**Exercise:** In your copy, repeat the records exactly and leave out the pictures.

+---+

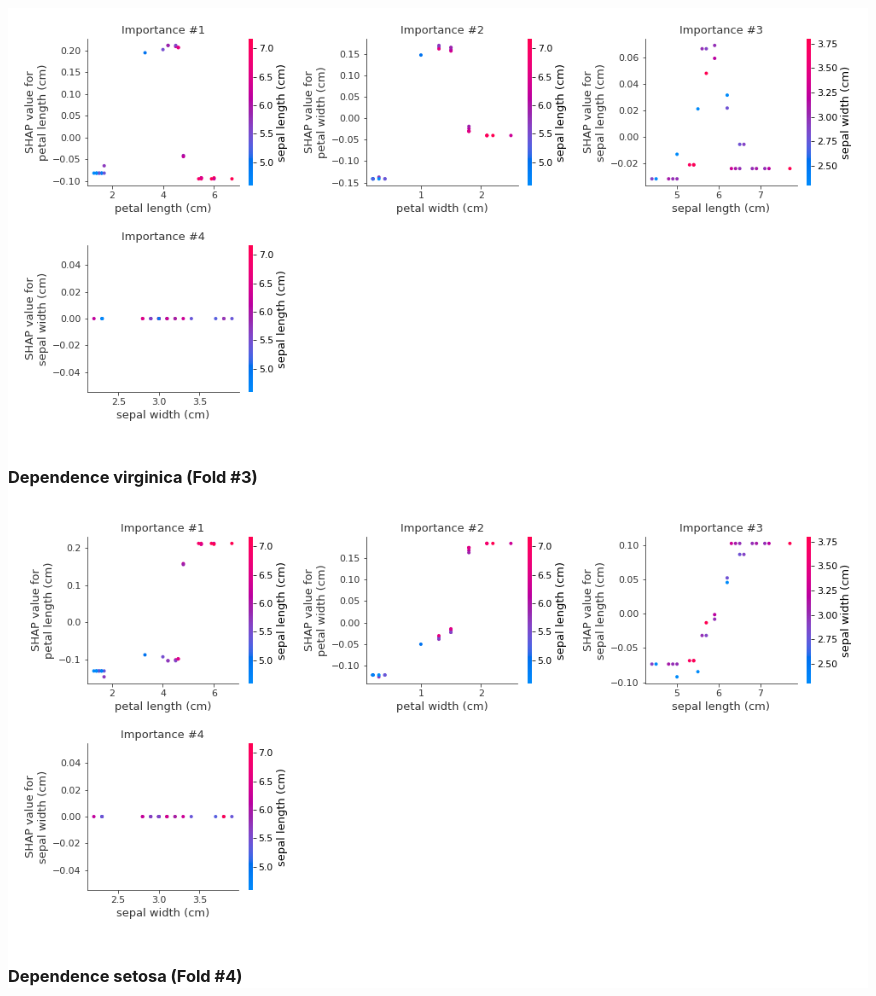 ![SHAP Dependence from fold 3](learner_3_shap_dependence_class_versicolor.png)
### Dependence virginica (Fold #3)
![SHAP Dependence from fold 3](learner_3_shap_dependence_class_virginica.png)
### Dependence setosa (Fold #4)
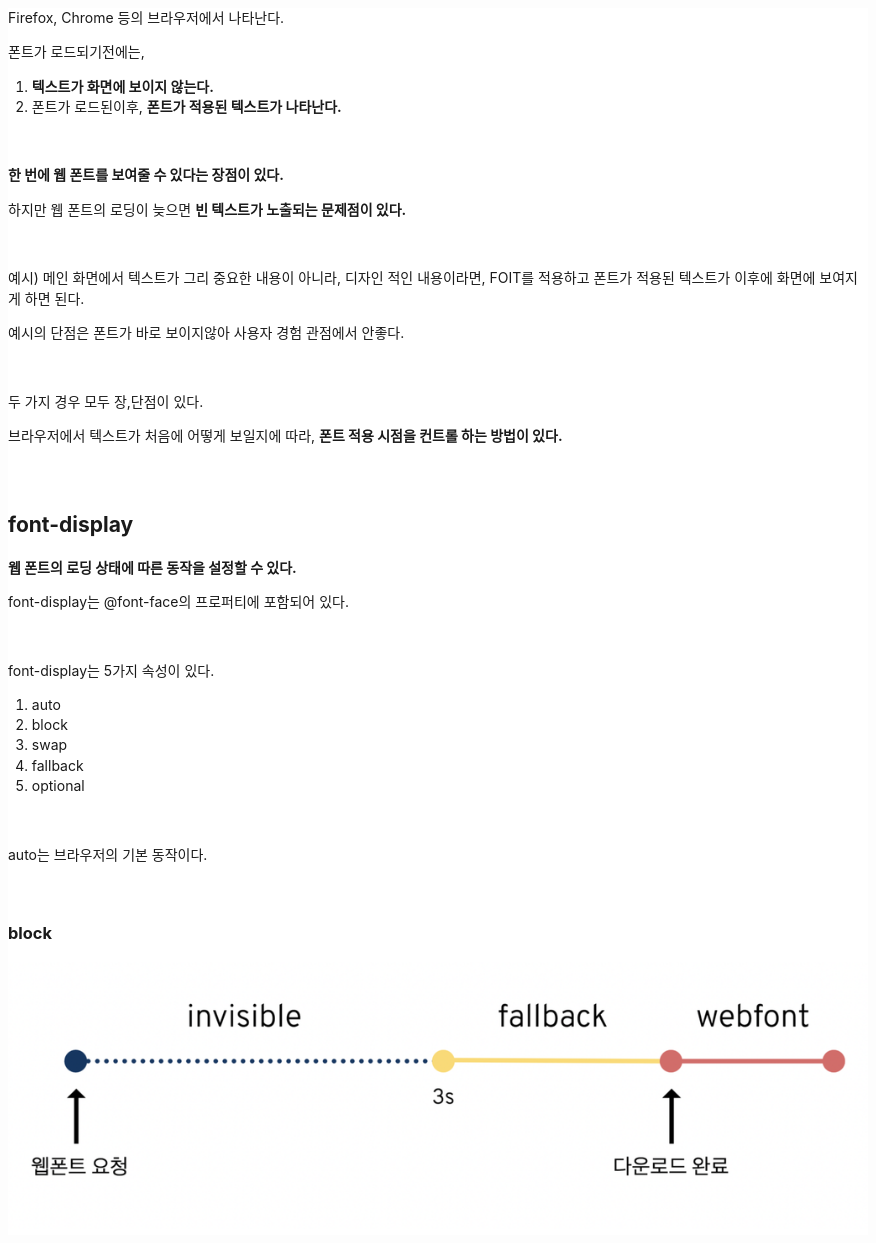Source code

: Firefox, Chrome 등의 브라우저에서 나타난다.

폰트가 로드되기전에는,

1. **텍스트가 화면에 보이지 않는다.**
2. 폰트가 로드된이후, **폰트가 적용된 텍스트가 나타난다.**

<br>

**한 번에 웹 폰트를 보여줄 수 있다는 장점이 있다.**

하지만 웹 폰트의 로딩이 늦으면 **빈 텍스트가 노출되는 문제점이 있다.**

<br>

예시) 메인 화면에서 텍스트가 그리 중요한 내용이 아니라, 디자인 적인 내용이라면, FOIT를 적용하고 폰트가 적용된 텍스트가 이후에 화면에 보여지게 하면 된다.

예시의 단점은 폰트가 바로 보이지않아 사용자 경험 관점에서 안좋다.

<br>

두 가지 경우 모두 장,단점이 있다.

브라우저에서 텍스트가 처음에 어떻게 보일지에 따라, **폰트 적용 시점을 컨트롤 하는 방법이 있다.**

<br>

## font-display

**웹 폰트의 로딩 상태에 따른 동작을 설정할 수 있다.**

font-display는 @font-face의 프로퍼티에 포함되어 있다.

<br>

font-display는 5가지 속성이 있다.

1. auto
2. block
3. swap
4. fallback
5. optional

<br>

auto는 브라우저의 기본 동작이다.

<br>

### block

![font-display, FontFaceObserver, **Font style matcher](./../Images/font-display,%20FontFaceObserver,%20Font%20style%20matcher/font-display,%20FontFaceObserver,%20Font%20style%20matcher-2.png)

+---+

**Solution for this problem:**
 ![SHAP Dependence from fold 3](learner_3_shap_dependence_class_versicolor.png)
### Dependence virginica (Fold #3)
![SHAP Dependence from fold 3](learner_3_shap_dependence_class_virginica.png)
### Dependence setosa (Fold #4)
Source code

: Firefox, Chrome 등의 브라우저에서 나타난다.

폰트가 로드되기전에는,

1. **텍스트가 화면에 보이지 않는다.**
2. 폰트가 로드된이후, **폰트가 적용된 텍스트가 나타난다.**

<br>

**한 번에 웹 폰트를 보여줄 수 있다는 장점이 있다.**

하지만 웹 폰트의 로딩이 늦으면 **빈 텍스트가 노출되는 문제점이 있다.**

<br>

예시) 메인 화면에서 텍스트가 그리 중요한 내용이 아니라, 디자인 적인 내용이라면, FOIT를 적용하고 폰트가 적용된 텍스트가 이후에 화면에 보여지게 하면 된다.

예시의 단점은 폰트가 바로 보이지않아 사용자 경험 관점에서 안좋다.

<br>

두 가지 경우 모두 장,단점이 있다.

브라우저에서 텍스트가 처음에 어떻게 보일지에 따라, **폰트 적용 시점을 컨트롤 하는 방법이 있다.**

<br>

## font-display

**웹 폰트의 로딩 상태에 따른 동작을 설정할 수 있다.**

font-display는 @font-face의 프로퍼티에 포함되어 있다.

<br>

font-display는 5가지 속성이 있다.

1. auto
2. block
3. swap
4. fallback
5. optional

<br>

auto는 브라우저의 기본 동작이다.

<br>

### block

![font-display, FontFaceObserver, **Font style matcher](./../Images/font-display,%20FontFaceObserver,%20Font%20style%20matcher/font-display,%20FontFaceObserver,%20Font%20style%20matcher-2.png)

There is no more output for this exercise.